| Work required |
Look below and pull out each line with the word "bold".

| Exercise inputs |
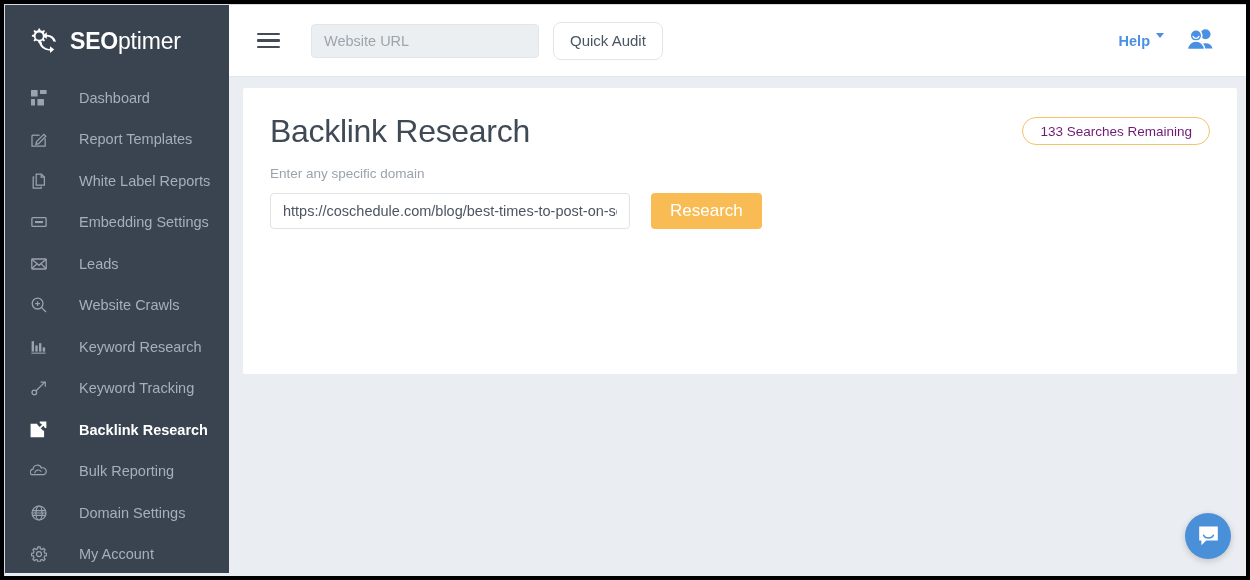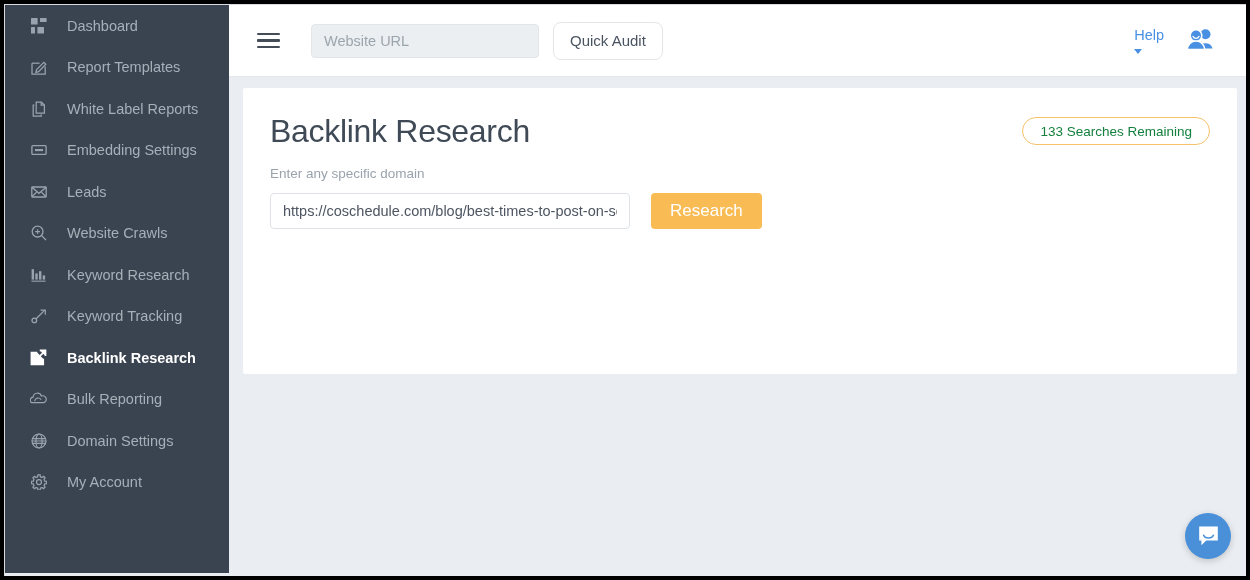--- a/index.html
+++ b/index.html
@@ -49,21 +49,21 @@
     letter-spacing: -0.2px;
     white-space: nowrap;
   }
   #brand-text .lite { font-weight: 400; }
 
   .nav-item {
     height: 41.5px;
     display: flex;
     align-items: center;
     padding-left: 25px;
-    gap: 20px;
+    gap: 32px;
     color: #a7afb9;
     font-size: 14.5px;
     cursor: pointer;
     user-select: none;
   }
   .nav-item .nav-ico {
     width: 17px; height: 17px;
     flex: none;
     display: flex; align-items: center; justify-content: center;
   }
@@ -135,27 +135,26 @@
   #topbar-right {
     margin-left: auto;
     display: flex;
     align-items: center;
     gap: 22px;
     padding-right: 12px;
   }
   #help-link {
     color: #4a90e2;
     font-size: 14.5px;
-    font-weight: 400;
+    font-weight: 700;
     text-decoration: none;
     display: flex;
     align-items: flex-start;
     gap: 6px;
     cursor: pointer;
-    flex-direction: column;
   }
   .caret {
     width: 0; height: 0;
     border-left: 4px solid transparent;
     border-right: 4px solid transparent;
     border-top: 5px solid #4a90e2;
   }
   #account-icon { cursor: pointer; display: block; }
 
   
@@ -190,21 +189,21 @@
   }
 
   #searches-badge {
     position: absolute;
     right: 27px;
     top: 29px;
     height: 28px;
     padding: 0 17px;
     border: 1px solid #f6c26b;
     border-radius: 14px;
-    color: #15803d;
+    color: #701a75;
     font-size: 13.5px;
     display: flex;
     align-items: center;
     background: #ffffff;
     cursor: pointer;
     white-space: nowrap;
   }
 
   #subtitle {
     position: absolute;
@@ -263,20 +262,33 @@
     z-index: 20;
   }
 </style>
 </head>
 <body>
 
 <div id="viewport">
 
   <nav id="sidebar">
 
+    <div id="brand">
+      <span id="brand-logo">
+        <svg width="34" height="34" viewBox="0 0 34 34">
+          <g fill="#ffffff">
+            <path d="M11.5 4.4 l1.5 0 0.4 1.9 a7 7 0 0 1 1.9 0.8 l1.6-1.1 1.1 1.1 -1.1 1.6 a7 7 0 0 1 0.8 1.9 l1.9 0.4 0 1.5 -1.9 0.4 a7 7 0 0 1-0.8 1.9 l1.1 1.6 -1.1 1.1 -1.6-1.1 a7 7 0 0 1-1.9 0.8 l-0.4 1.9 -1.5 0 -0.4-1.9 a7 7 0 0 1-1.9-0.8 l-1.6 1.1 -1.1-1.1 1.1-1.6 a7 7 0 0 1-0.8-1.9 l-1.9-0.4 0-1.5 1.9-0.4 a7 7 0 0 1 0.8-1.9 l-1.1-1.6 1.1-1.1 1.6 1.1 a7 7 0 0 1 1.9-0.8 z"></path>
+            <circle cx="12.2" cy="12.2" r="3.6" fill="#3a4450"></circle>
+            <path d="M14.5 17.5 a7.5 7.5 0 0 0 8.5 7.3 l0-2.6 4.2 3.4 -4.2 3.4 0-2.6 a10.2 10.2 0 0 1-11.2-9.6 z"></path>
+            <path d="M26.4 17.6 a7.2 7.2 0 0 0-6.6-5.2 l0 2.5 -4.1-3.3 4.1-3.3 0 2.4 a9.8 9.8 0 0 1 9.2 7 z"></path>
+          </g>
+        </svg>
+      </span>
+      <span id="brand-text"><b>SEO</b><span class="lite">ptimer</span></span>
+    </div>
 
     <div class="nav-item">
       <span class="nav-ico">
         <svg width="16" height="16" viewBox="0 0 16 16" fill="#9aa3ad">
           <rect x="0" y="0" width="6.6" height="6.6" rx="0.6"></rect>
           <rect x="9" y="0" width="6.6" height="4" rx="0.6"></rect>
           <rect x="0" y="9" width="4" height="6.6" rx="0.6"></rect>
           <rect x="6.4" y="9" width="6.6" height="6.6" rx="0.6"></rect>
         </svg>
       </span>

...

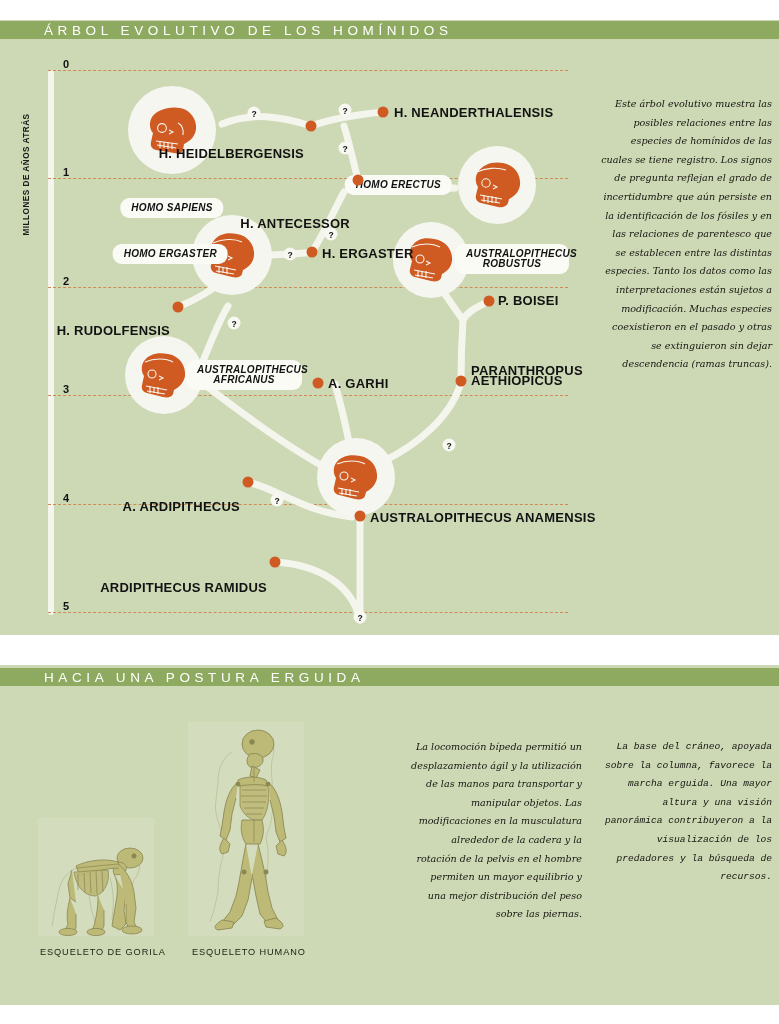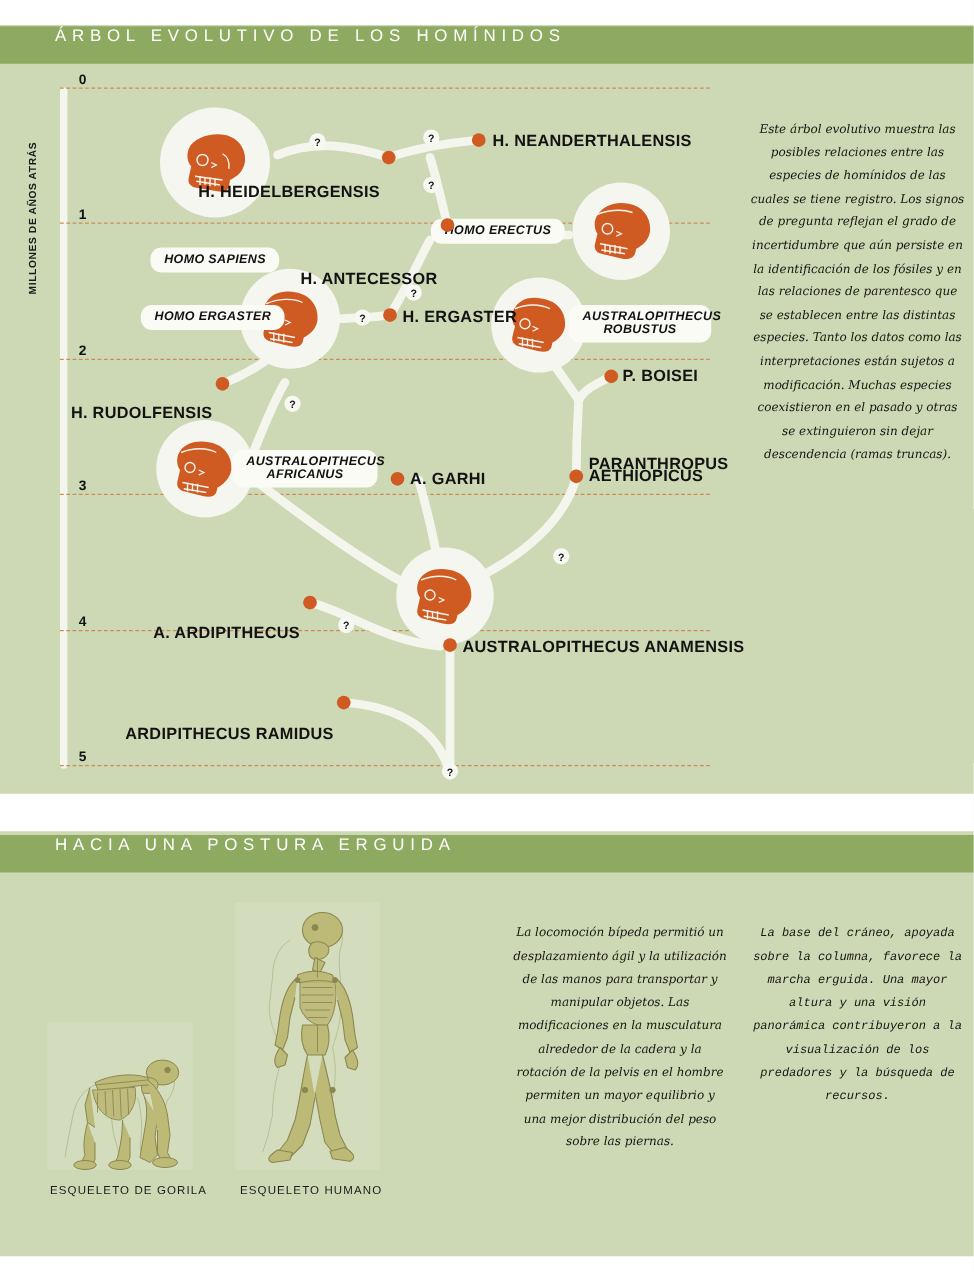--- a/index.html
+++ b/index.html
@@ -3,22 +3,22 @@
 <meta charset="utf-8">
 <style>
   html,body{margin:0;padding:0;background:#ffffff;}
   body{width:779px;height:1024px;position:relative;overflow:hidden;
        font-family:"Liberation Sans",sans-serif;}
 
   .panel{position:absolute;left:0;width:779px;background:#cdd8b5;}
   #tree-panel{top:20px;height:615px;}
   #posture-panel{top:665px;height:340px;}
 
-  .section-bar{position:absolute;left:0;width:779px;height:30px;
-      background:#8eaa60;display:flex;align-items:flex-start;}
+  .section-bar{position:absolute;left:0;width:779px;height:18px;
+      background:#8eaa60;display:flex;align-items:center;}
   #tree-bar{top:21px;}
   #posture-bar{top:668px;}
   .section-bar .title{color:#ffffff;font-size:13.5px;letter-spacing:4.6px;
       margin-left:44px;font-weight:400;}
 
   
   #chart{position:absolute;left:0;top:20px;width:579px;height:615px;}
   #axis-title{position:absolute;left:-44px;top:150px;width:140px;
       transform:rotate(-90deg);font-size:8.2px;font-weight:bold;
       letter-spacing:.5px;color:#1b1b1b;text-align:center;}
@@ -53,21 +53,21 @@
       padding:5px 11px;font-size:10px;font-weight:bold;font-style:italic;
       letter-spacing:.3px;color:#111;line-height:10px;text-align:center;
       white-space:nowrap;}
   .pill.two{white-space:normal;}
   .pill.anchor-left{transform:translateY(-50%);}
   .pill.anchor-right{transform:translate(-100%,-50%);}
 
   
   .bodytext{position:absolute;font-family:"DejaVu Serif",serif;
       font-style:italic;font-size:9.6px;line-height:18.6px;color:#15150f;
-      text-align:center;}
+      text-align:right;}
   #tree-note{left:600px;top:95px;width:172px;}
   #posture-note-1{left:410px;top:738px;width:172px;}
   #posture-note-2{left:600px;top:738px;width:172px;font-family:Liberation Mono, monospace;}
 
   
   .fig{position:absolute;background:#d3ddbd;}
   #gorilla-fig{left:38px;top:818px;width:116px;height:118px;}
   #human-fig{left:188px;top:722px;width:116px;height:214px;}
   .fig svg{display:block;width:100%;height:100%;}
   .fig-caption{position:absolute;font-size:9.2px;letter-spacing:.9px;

---

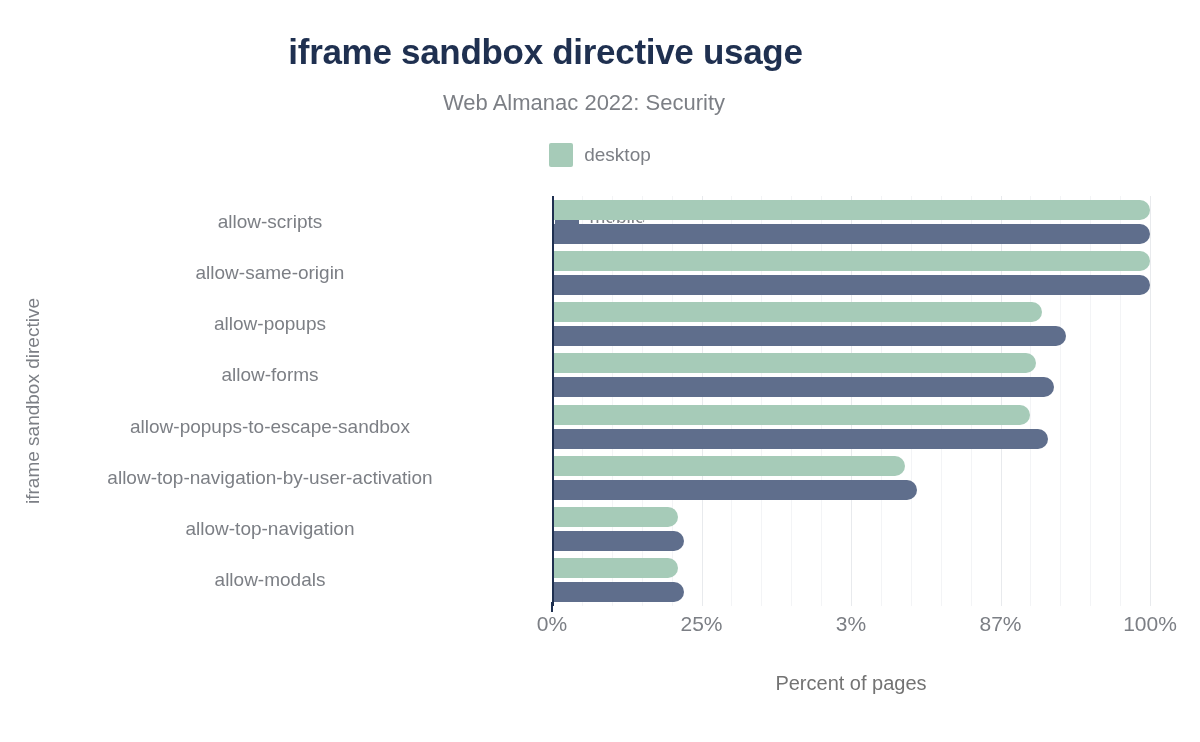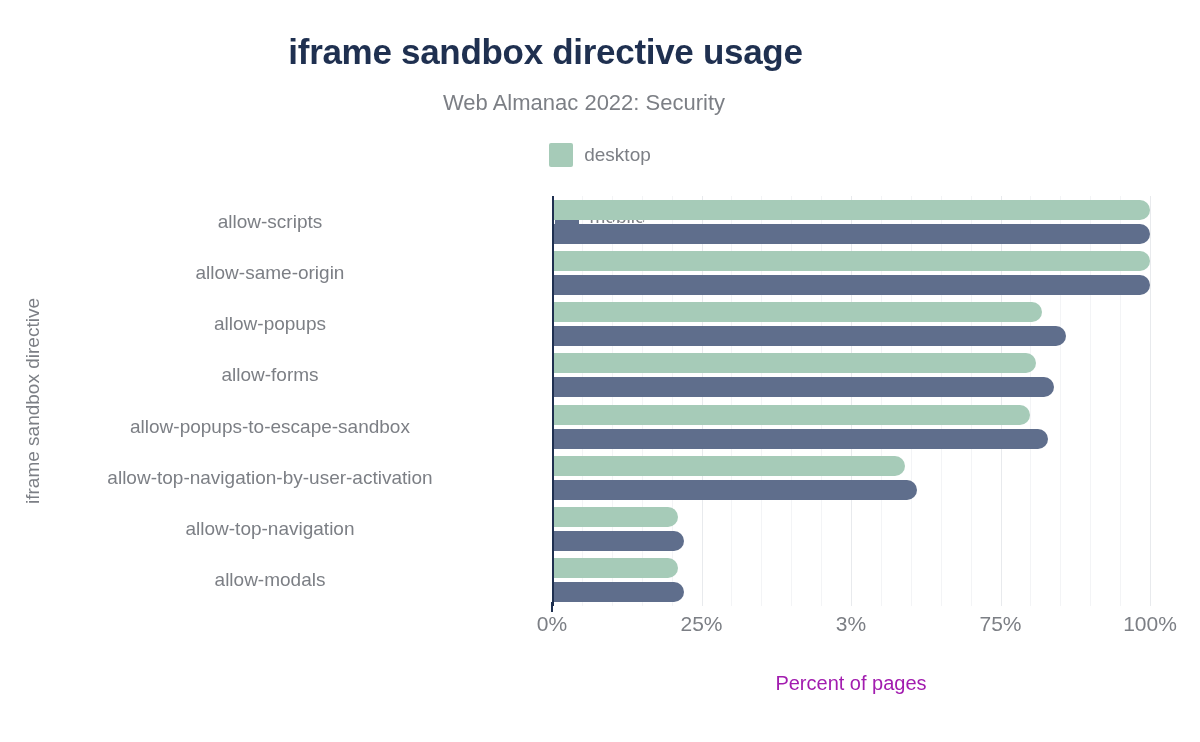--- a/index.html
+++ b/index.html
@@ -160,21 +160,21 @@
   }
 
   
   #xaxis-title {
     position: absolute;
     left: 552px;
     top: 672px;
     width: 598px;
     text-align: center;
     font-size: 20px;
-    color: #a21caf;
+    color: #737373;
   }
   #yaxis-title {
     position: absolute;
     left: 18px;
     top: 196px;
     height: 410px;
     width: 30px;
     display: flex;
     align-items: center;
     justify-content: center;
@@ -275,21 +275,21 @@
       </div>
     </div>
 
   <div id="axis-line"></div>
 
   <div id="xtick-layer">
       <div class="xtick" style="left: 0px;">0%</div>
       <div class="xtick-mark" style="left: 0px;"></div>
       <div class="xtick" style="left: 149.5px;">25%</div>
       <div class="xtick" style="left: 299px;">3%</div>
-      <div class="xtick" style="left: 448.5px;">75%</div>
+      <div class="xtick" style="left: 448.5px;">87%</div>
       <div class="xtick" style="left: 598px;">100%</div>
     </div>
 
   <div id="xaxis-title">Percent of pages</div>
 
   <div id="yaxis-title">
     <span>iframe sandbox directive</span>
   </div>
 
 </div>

| Answer to this problem |
       transform:rotate(-90deg);font-size:8.2px;font-weight:bold;
       padding:5px 11px;font-size:10px;font-weight:bold;font-style:italic;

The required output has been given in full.